* Problem statement
Among the entries below, only the lines starting at the one with "像度・アスペクト比をSNSごとに解" and ending at the one with "0538 934 86 61", both included, are to be printed exactly.

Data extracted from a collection
--
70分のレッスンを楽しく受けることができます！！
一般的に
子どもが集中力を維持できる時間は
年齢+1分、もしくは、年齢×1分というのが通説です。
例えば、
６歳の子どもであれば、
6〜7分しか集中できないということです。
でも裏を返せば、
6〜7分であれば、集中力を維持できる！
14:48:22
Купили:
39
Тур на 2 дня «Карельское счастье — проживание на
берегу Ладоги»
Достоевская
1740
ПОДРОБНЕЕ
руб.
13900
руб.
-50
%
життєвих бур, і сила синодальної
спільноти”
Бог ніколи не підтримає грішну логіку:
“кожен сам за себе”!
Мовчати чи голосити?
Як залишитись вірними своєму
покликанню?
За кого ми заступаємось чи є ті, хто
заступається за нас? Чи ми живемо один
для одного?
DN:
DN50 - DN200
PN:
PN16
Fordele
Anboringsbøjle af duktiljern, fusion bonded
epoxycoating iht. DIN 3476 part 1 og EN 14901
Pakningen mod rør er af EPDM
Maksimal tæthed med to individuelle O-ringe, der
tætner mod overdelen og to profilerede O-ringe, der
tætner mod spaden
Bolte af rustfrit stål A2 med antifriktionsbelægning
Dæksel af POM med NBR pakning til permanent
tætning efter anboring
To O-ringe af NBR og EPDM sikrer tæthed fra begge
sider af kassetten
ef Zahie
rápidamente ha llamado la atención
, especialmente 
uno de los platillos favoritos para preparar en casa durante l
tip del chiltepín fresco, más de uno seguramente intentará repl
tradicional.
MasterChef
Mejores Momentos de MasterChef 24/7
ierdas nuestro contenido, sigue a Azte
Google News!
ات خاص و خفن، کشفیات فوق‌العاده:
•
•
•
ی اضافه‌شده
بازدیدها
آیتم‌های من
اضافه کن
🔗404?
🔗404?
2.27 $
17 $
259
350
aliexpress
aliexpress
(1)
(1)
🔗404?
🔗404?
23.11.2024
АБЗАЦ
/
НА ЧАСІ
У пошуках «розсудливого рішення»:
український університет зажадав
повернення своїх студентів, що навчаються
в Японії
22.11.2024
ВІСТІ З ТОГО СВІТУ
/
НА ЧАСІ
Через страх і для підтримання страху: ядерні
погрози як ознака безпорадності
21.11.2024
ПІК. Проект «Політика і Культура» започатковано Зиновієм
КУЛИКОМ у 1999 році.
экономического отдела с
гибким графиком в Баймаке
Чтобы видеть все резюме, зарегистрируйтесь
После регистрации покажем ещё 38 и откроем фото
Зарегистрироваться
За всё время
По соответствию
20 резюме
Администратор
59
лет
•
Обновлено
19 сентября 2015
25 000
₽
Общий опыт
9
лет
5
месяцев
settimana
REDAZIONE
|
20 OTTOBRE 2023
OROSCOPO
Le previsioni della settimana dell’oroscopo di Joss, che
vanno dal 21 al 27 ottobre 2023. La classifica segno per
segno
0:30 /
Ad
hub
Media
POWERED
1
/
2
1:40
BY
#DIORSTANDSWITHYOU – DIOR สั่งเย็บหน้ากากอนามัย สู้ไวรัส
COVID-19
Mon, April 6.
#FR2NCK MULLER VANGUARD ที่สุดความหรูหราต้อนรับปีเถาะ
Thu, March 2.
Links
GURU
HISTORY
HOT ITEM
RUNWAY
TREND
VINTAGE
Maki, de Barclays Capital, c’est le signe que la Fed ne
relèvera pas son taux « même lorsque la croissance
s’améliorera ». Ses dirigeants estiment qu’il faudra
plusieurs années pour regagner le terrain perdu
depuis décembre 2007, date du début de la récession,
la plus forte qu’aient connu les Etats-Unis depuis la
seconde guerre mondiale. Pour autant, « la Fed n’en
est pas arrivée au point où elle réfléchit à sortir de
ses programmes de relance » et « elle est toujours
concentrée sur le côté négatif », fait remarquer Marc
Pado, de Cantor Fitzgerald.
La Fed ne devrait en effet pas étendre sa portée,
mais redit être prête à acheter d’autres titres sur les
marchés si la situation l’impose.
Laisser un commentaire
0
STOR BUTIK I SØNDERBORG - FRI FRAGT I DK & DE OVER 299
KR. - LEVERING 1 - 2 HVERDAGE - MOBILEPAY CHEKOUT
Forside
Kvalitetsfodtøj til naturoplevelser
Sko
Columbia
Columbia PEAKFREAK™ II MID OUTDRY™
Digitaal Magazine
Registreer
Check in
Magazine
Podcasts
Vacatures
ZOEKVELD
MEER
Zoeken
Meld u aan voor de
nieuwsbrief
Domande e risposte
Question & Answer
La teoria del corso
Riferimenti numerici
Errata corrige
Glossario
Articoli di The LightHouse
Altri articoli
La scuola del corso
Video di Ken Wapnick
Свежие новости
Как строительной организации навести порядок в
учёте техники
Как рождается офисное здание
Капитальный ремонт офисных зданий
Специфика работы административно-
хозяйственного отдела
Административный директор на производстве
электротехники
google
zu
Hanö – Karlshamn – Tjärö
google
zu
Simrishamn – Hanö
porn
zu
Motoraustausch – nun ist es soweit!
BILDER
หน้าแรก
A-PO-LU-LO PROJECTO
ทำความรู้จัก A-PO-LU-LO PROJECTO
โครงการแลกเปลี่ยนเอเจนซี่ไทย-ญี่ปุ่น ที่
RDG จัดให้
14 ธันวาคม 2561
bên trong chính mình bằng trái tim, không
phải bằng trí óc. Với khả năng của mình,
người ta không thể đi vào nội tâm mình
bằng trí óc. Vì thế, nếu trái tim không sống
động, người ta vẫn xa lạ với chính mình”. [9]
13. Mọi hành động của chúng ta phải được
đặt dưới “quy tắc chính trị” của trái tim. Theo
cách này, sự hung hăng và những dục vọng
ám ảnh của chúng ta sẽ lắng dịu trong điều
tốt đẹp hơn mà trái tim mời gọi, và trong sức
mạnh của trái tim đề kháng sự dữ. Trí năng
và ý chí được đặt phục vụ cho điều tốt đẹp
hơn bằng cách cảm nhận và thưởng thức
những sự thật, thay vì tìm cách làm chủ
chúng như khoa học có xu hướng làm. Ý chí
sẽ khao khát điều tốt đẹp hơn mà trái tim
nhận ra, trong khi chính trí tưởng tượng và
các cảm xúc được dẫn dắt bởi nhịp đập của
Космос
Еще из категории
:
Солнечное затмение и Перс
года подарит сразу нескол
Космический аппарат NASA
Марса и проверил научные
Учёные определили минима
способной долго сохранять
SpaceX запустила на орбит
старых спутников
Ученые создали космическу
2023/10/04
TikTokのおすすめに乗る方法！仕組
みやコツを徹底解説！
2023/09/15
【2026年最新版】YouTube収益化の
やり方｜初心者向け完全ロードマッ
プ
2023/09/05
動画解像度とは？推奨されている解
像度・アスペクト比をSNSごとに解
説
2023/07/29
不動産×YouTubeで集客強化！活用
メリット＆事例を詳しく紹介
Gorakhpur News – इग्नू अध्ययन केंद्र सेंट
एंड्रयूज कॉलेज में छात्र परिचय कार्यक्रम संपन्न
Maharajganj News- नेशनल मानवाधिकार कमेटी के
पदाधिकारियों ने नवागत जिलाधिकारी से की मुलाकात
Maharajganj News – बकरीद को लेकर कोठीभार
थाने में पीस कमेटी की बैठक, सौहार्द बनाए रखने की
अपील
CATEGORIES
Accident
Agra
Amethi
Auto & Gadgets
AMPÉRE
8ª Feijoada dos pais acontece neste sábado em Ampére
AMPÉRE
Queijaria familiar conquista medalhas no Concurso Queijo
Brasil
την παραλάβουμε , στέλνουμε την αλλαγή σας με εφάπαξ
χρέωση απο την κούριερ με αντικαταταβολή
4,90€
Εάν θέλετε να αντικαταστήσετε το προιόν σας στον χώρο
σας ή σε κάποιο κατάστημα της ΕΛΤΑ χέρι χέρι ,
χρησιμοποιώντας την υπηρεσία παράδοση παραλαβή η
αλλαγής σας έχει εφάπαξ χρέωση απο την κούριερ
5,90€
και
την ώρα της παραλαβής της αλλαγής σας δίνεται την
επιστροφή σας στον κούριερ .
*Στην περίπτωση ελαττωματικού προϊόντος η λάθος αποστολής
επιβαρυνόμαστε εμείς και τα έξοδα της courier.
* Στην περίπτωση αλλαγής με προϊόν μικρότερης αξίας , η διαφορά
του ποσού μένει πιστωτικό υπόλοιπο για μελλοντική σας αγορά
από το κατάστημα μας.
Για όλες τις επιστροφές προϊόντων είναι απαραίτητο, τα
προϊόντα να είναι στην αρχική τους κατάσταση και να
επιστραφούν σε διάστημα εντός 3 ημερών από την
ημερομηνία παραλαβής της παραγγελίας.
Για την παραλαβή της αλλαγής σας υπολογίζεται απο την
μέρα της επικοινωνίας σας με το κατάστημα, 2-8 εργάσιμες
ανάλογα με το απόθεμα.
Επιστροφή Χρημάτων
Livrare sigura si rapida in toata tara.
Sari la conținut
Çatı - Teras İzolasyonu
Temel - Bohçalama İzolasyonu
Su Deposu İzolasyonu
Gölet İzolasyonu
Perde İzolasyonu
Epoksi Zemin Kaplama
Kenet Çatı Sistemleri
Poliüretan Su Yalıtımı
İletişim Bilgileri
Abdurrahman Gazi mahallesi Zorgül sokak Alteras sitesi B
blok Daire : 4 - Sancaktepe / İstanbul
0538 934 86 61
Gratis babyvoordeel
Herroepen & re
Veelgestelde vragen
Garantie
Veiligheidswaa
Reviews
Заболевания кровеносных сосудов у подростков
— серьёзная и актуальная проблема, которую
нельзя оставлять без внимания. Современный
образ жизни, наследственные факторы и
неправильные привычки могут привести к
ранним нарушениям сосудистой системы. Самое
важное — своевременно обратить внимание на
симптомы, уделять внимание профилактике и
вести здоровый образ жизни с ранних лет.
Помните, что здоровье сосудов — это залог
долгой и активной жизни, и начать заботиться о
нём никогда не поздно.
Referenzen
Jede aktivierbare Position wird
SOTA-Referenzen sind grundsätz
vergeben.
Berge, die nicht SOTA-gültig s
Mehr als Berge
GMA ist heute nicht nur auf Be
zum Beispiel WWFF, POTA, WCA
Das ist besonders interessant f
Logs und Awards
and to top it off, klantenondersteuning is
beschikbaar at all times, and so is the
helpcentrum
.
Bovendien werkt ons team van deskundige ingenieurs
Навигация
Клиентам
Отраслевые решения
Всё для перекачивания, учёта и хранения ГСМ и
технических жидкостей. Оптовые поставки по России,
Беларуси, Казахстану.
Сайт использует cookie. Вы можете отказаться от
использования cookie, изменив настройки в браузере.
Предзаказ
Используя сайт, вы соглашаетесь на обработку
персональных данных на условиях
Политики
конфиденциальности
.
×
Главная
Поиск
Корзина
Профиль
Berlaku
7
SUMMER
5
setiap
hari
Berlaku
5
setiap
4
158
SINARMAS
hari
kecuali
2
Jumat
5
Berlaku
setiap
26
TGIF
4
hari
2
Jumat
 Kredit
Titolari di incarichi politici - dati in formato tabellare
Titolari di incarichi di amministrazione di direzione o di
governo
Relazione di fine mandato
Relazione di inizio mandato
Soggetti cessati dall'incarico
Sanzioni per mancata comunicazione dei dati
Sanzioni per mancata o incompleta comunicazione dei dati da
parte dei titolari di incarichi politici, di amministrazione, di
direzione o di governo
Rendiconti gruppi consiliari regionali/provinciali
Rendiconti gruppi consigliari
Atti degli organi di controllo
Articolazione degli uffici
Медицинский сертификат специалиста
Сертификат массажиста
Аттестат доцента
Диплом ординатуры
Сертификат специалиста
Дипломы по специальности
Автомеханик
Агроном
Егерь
--
* Response below
像度・アスペクト比をSNSごとに解
説
2023/07/29
不動産×YouTubeで集客強化！活用
メリット＆事例を詳しく紹介
Gorakhpur News – इग्नू अध्ययन केंद्र सेंट
एंड्रयूज कॉलेज में छात्र परिचय कार्यक्रम संपन्न
Maharajganj News- नेशनल मानवाधिकार कमेटी के
पदाधिकारियों ने नवागत जिलाधिकारी से की मुलाकात
Maharajganj News – बकरीद को लेकर कोठीभार
थाने में पीस कमेटी की बैठक, सौहार्द बनाए रखने की
अपील
CATEGORIES
Accident
Agra
Amethi
Auto & Gadgets
AMPÉRE
8ª Feijoada dos pais acontece neste sábado em Ampére
AMPÉRE
Queijaria familiar conquista medalhas no Concurso Queijo
Brasil
την παραλάβουμε , στέλνουμε την αλλαγή σας με εφάπαξ
χρέωση απο την κούριερ με αντικαταταβολή
4,90€
Εάν θέλετε να αντικαταστήσετε το προιόν σας στον χώρο
σας ή σε κάποιο κατάστημα της ΕΛΤΑ χέρι χέρι ,
χρησιμοποιώντας την υπηρεσία παράδοση παραλαβή η
αλλαγής σας έχει εφάπαξ χρέωση απο την κούριερ
5,90€
και
την ώρα της παραλαβής της αλλαγής σας δίνεται την
επιστροφή σας στον κούριερ .
*Στην περίπτωση ελαττωματικού προϊόντος η λάθος αποστολής
επιβαρυνόμαστε εμείς και τα έξοδα της courier.
* Στην περίπτωση αλλαγής με προϊόν μικρότερης αξίας , η διαφορά
του ποσού μένει πιστωτικό υπόλοιπο για μελλοντική σας αγορά
από το κατάστημα μας.
Για όλες τις επιστροφές προϊόντων είναι απαραίτητο, τα
προϊόντα να είναι στην αρχική τους κατάσταση και να
επιστραφούν σε διάστημα εντός 3 ημερών από την
ημερομηνία παραλαβής της παραγγελίας.
Για την παραλαβή της αλλαγής σας υπολογίζεται απο την
μέρα της επικοινωνίας σας με το κατάστημα, 2-8 εργάσιμες
ανάλογα με το απόθεμα.
Επιστροφή Χρημάτων
Livrare sigura si rapida in toata tara.
Sari la conținut
Çatı - Teras İzolasyonu
Temel - Bohçalama İzolasyonu
Su Deposu İzolasyonu
Gölet İzolasyonu
Perde İzolasyonu
Epoksi Zemin Kaplama
Kenet Çatı Sistemleri
Poliüretan Su Yalıtımı
İletişim Bilgileri
Abdurrahman Gazi mahallesi Zorgül sokak Alteras sitesi B
blok Daire : 4 - Sancaktepe / İstanbul
0538 934 86 61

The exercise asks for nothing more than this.